• _INSTRUCTION_
Rewrite everything in the microwave chips post from "Below is 28" down to "fanatic cook's friend.", changing "parchment paper" to "baking paper" each time it appears.

--- start of DOCUMENT ---

Thursday, October 19, 2006

Chips in the Microwave

Nandita posted a great recipe for "Almost Fat Free Sweet Potato Chips" on her blog, Saffron Trail. She found it on another blog, 28 Cooks.

Below is 28 Cooks' recipe for "Microtato Chips". I encourage you to click her link, if just for that beautiful chip pic she took to adorn her post1. Talk about stacked.
2 large potatoes, freshly scrubbed
cooking spray
parchment paper or wax paper
desired seasoning
a microwave

Thinly slice potatoes, using either a mandolin, or a regular vegetable peeler. Spray a sheet of parchment paper (or wax paper) lightly with cooking spray, and lay potatoes out in a single layer. Season with desired seasoning, and place in the microwave. Microwave on high, 5-7 minutes, until chips start to brown. Remove from the oven, and cool for a few seconds. Enjoy!

As easy as Nandita and Fiber from 28 Cooks made this sound, it took a little getting used to for me. But I was determined since fatty chips are the scourge of many a fanatic cook's friend.

The first few times using the microwave I was left with either a gummy mess or burnt crisps.

I decided to try the oven.

--- end of DOCUMENT ---
--- start of ENTRIES ---

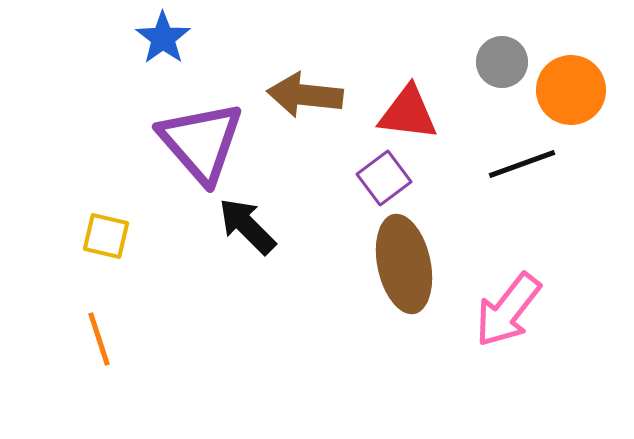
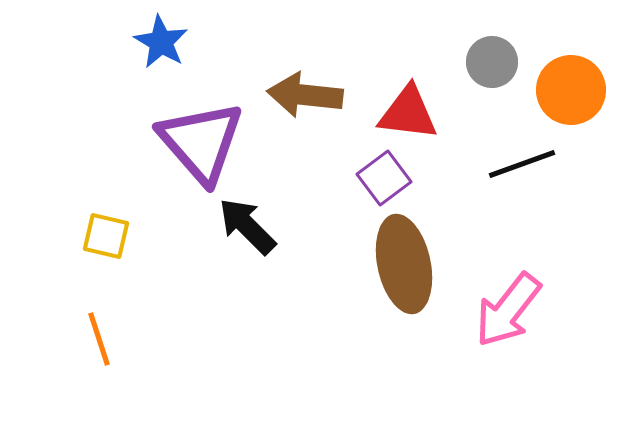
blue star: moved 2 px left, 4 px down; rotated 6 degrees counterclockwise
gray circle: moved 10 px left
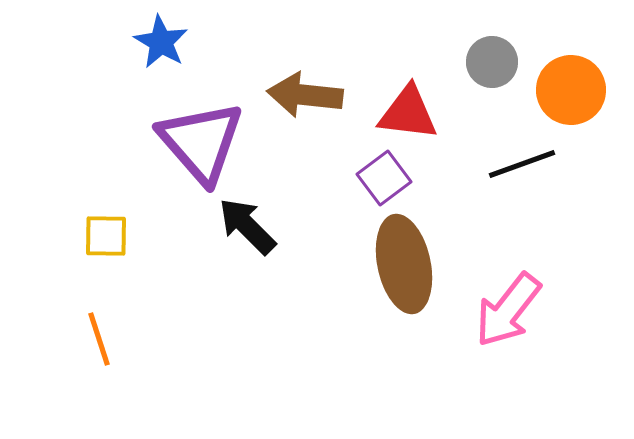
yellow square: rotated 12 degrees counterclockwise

--- end of ENTRIES ---
--- start of ENTRIES ---

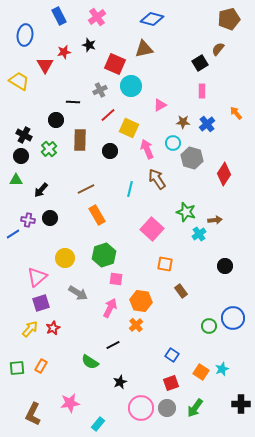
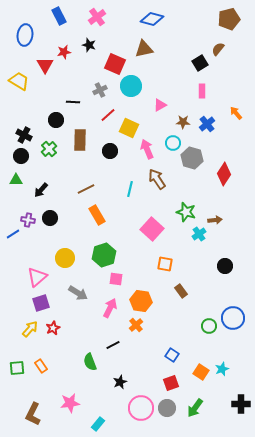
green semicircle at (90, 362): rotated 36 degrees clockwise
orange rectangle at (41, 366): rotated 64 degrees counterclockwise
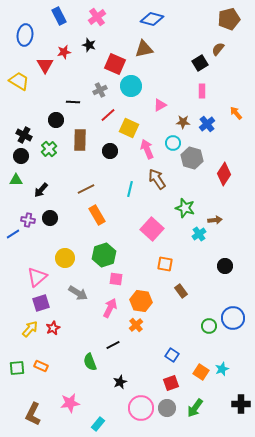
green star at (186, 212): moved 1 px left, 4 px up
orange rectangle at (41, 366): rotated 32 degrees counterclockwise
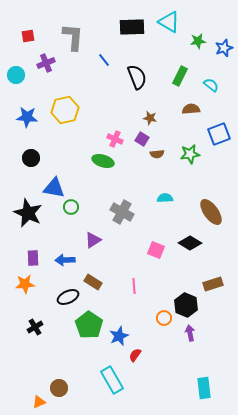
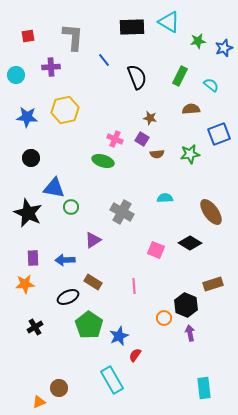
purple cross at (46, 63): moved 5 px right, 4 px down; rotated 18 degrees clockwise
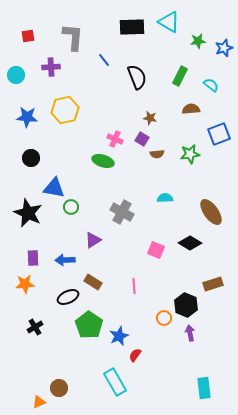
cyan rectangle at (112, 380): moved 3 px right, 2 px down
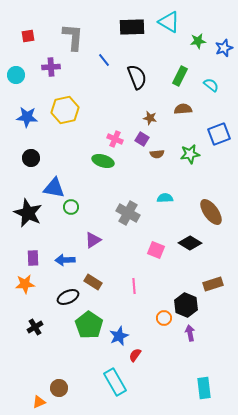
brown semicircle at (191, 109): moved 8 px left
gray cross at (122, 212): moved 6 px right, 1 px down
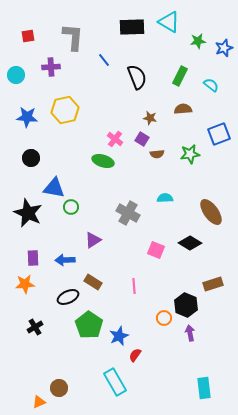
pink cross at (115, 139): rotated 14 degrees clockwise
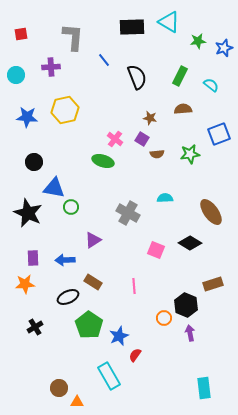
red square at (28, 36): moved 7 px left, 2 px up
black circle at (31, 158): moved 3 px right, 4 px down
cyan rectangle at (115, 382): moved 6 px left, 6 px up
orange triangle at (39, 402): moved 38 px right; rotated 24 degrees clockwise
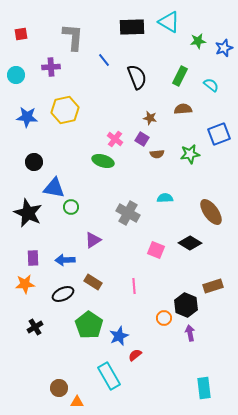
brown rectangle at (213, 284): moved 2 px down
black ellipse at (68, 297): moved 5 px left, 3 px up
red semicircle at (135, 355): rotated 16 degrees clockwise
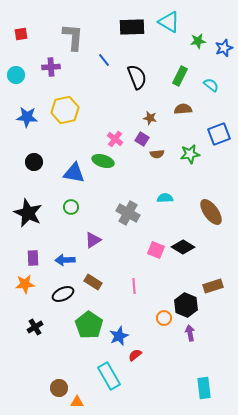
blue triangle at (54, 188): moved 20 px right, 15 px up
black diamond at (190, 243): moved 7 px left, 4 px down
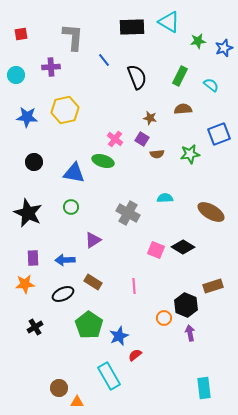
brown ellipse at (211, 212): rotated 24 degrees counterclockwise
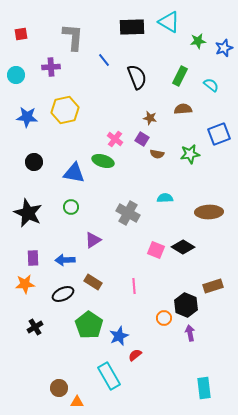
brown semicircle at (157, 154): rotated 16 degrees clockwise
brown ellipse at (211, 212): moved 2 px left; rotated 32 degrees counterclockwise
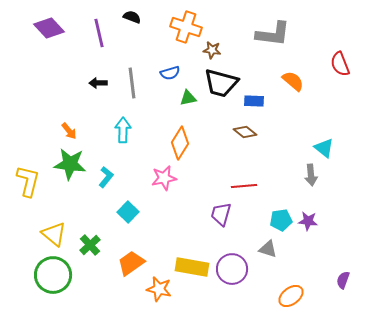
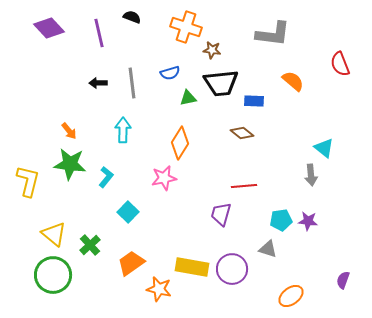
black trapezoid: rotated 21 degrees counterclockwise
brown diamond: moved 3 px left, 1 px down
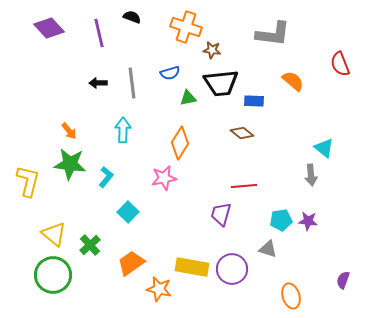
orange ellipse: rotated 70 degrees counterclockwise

--- end of ENTRIES ---

• _EXERCISE RESULT_
Below is 28 Cooks' recipe for "Microtato Chips". I encourage you to click her link, if just for that beautiful chip pic she took to adorn her post1. Talk about stacked.
2 large potatoes, freshly scrubbed
cooking spray
baking paper or wax paper
desired seasoning
a microwave

Thinly slice potatoes, using either a mandolin, or a regular vegetable peeler. Spray a sheet of baking paper (or wax paper) lightly with cooking spray, and lay potatoes out in a single layer. Season with desired seasoning, and place in the microwave. Microwave on high, 5-7 minutes, until chips start to brown. Remove from the oven, and cool for a few seconds. Enjoy!

As easy as Nandita and Fiber from 28 Cooks made this sound, it took a little getting used to for me. But I was determined since fatty chips are the scourge of many a fanatic cook's friend.